WORK TASK: How many lines below contain the word "none"? Answer with that number alone.

INFORMATION PROVIDED:
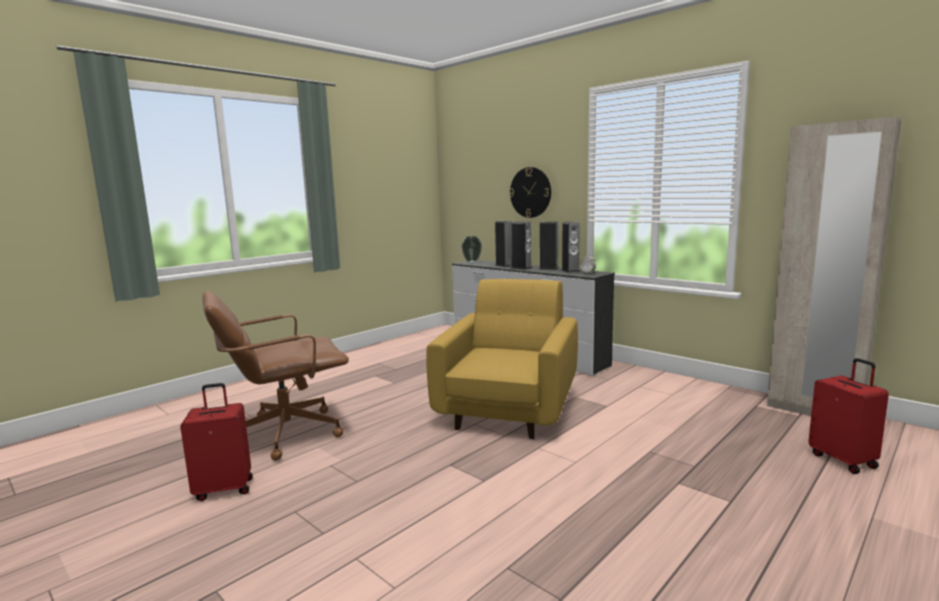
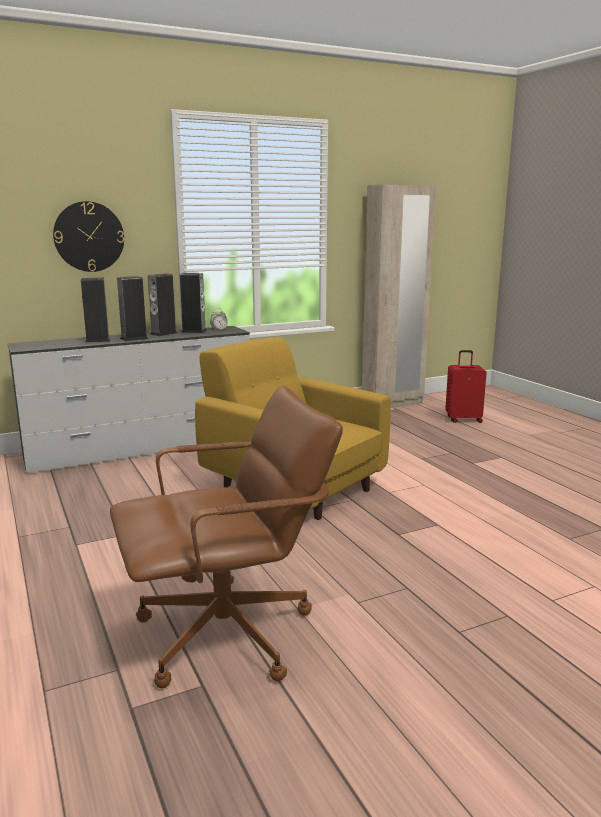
camera: 70 degrees left, 5 degrees up
(224, 489) = (379, 690): red suitcase -> none
(284, 433) = (227, 635): brown office chair -> brown office chair turned 105 degrees counterclockwise
(472, 262) = (28, 345): vase -> none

EXPECTED ANSWER: 2